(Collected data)
·····
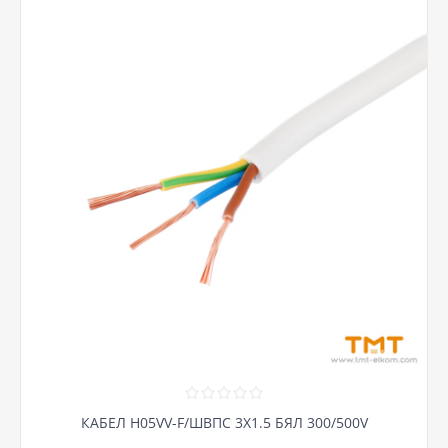
КАБЕЛ H05VV-F/ШВПС 3Х1.5 БЯЛ 300/500V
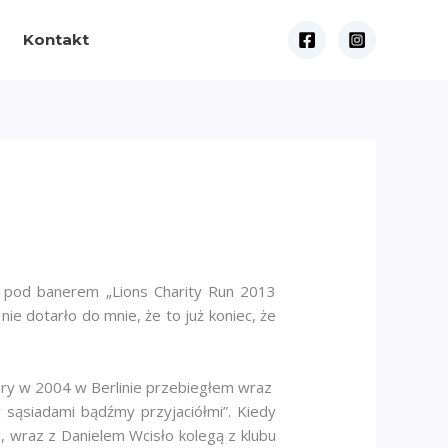
Kontakt
ż pod banerem „Lions Charity Run 2013
ie dotarło do mnie, że to już koniec, że
óry w 2004 w Berlinie przebiegłem wraz
 sąsiadami bądźmy przyjaciółmi”. Kiedy
 wraz z Danielem Wcisło kolegą z klubu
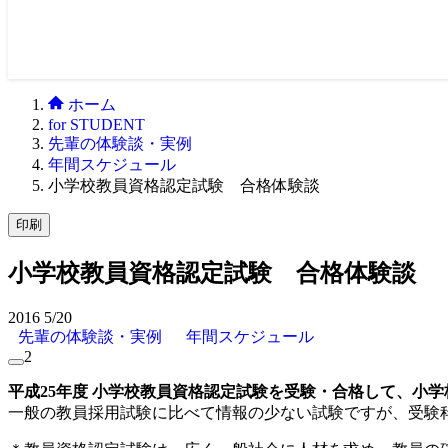
ホーム
for STUDENT
先輩の体験談・実例
年間スケジュール
小学校教員資格認定試験 合格体験談
印刷
小学校教員資格認定試験 合格体験談
2016
5/20
先輩の体験談・実例
年間スケジュール
2
平成25年度 小学校教員資格認定試験を受験・合格して、小
一般の教員採用試験に比べて情報の少ない試験ですが、受験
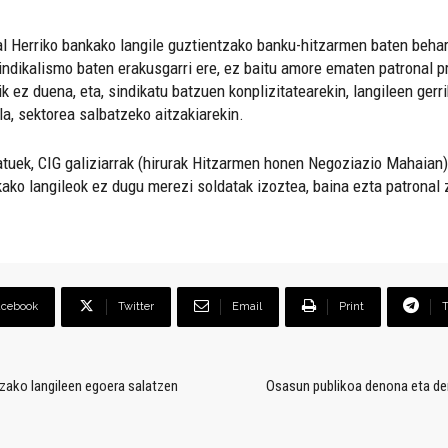
al Herriko bankako langile guztientzako banku-hitzarmen baten behar
indikalismo baten erakusgarri ere, ez baitu amore ematen patronal 
k ez duena, eta, sindikatu batzuen konplizitatearekin, langileen ger
la, sektorea salbatzeko aitzakiarekin.
tuek, CIG galiziarrak (hirurak Hitzarmen honen Negoziazio Mahaian)
ako langileok ez dugu merezi soldatak izoztea, baina ezta patronal 
acebook
Twitter
Email
Print
zako langileen egoera salatzen
Osasun publikoa denona eta den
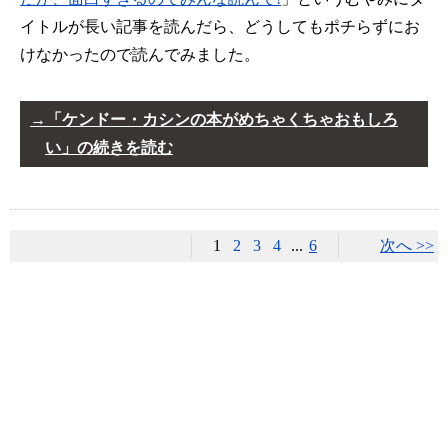
イトルが長い記事を読んだら、どうしてもポチらずにお
けなかったので読んでみました。
「ケンドー・カシンの本がめちゃくちゃおもしろ
い」の続きを読む
1
2
3
4
...
6
次へ >>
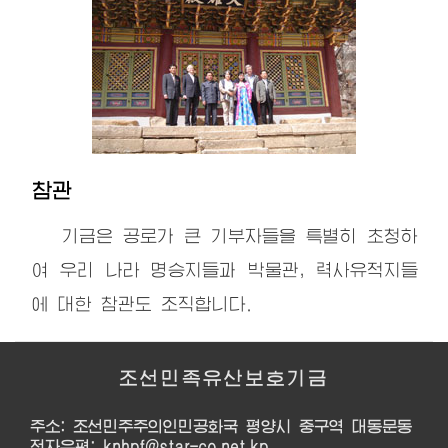
참관
기금은 공로가 큰 기부자들을 특별히 초청하
여 우리 나라 명승지들과 박물관, 력사유적지들
에 대한 참관도 조직합니다.
조선민족유산보호기금
주소: 조선민주주의인민공화국 평양시 중구역 대동문동
전자우편: knhpf@star-co.net.kp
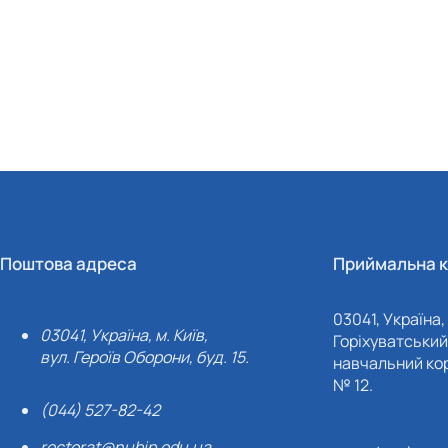
Поштова адреса
Приймальна к
03041, Україна, 
03041, Україна, м. Київ,
Горіхуватський 
вул. Героїв Оборони, буд. 15.
навчальний кор
№ 12.
(044) 527-82-42
rectorat@nubip.edu.ua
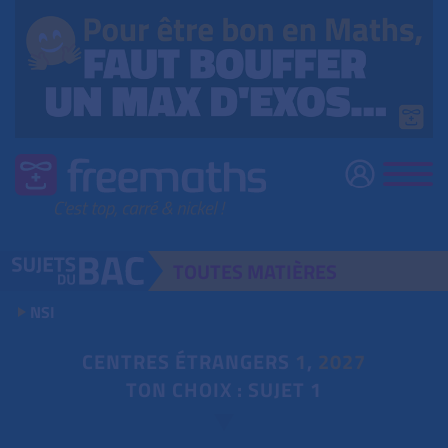
TOUTES
MATIÈRES
NSI
CENTRES ÉTRANGERS
1
,
2027
TON CHOIX : SUJET 1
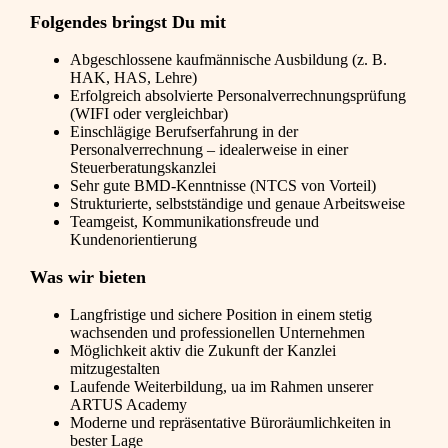
Folgendes bringst Du mit
Abgeschlossene kaufmännische Ausbildung (z. B.
HAK, HAS, Lehre)
Erfolgreich absolvierte Personalverrechnungsprüfung
(WIFI oder vergleichbar)
Einschlägige Berufserfahrung in der
Personalverrechnung – idealerweise in einer
Steuerberatungskanzlei
Sehr gute BMD-Kenntnisse (NTCS von Vorteil)
Strukturierte, selbstständige und genaue Arbeitsweise
Teamgeist, Kommunikationsfreude und
Kundenorientierung
Was wir bieten
Langfristige und sichere Position in einem stetig
wachsenden und professionellen Unternehmen
Möglichkeit aktiv die Zukunft der Kanzlei
mitzugestalten
Laufende Weiterbildung, ua im Rahmen unserer
ARTUS Academy
Moderne und repräsentative Büroräumlichkeiten in
bester Lage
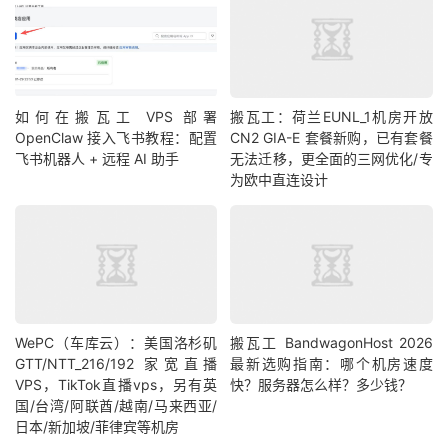
如何在搬瓦工 VPS 部署
搬瓦工：荷兰EUNL_1机房开放
OpenClaw 接入飞书教程：配置
CN2 GIA-E 套餐新购，已有套餐
飞书机器人 + 远程 AI 助手
无法迁移，更全面的三网优化/专
为欧中直连设计
WePC（车库云）：美国洛杉矶
搬瓦工 BandwagonHost 2026
GTT/NTT_216/192 家宽直播
最新选购指南：哪个机房速度
VPS，TikTok直播vps，另有英
快？服务器怎么样？多少钱？
国/台湾/阿联酋/越南/马来西亚/
日本/新加坡/菲律宾等机房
·····
-- Directive --
Update the listing above so that "Twitter" becomes "X" wherever it occurs, keeping every other line the same and leaving the pictures out.

-- Answer to this task --
КАБЕЛ H05VV-F/ШВПС 3Х1.5 БЯЛ 300/500V
Kontakt
ż pod banerem „Lions Charity Run 2013
ie dotarło do mnie, że to już koniec, że
óry w 2004 w Berlinie przebiegłem wraz
 sąsiadami bądźmy przyjaciółmi”. Kiedy
 wraz z Danielem Wcisło kolegą z klubu
ホーム
for STUDENT
先輩の体験談・実例
年間スケジュール
小学校教員資格認定試験 合格体験談
印刷
小学校教員資格認定試験 合格体験談
2016
5/20
先輩の体験談・実例
年間スケジュール
2
平成25年度 小学校教員資格認定試験を受験・合格して、小
一般の教員採用試験に比べて情報の少ない試験ですが、受験
al Herriko bankako langile guztientzako banku-hitzarmen baten behar
indikalismo baten erakusgarri ere, ez baitu amore ematen patronal 
k ez duena, eta, sindikatu batzuen konplizitatearekin, langileen ger
la, sektorea salbatzeko aitzakiarekin.
tuek, CIG galiziarrak (hirurak Hitzarmen honen Negoziazio Mahaian)
ako langileok ez dugu merezi soldatak izoztea, baina ezta patronal 
acebook
X
Email
Print
zako langileen egoera salatzen
Osasun publikoa denona eta den
イトルが長い記事を読んだら、どうしてもポチらずにお
けなかったので読んでみました。
「ケンドー・カシンの本がめちゃくちゃおもしろ
い」の続きを読む
1
2
3
4
...
6
次へ >>
참관
기금은 공로가 큰 기부자들을 특별히 초청하
여 우리 나라 명승지들과 박물관, 력사유적지들
에 대한 참관도 조직합니다.
조선민족유산보호기금
주소: 조선민주주의인민공화국 평양시 중구역 대동문동
전자우편: knhpf@star-co.net.kp
Поштова адреса
Приймальна к
03041, Україна, 
03041, Україна, м. Київ,
Горіхуватський 
вул. Героїв Оборони, буд. 15.
навчальний кор
№ 12.
(044) 527-82-42
rectorat@nubip.edu.ua
TOUTES
MATIÈRES
NSI
CENTRES ÉTRANGERS
1
,
2027
TON CHOIX : SUJET 1
Folgendes bringst Du mit
Abgeschlossene kaufmännische Ausbildung (z. B.
HAK, HAS, Lehre)
Erfolgreich absolvierte Personalverrechnungsprüfung
(WIFI oder vergleichbar)
Einschlägige Berufserfahrung in der
Personalverrechnung – idealerweise in einer
Steuerberatungskanzlei
Sehr gute BMD-Kenntnisse (NTCS von Vorteil)
Strukturierte, selbstständige und genaue Arbeitsweise
Teamgeist, Kommunikationsfreude und
Kundenorientierung
Was wir bieten
Langfristige und sichere Position in einem stetig
wachsenden und professionellen Unternehmen
Möglichkeit aktiv die Zukunft der Kanzlei
mitzugestalten
Laufende Weiterbildung, ua im Rahmen unserer
ARTUS Academy
Moderne und repräsentative Büroräumlichkeiten in
bester Lage
如何在搬瓦工 VPS 部署
搬瓦工：荷兰EUNL_1机房开放
OpenClaw 接入飞书教程：配置
CN2 GIA-E 套餐新购，已有套餐
飞书机器人 + 远程 AI 助手
无法迁移，更全面的三网优化/专
为欧中直连设计
WePC（车库云）：美国洛杉矶
搬瓦工 BandwagonHost 2026
GTT/NTT_216/192 家宽直播
最新选购指南：哪个机房速度
VPS，TikTok直播vps，另有英
快？服务器怎么样？多少钱？
国/台湾/阿联酋/越南/马来西亚/
日本/新加坡/菲律宾等机房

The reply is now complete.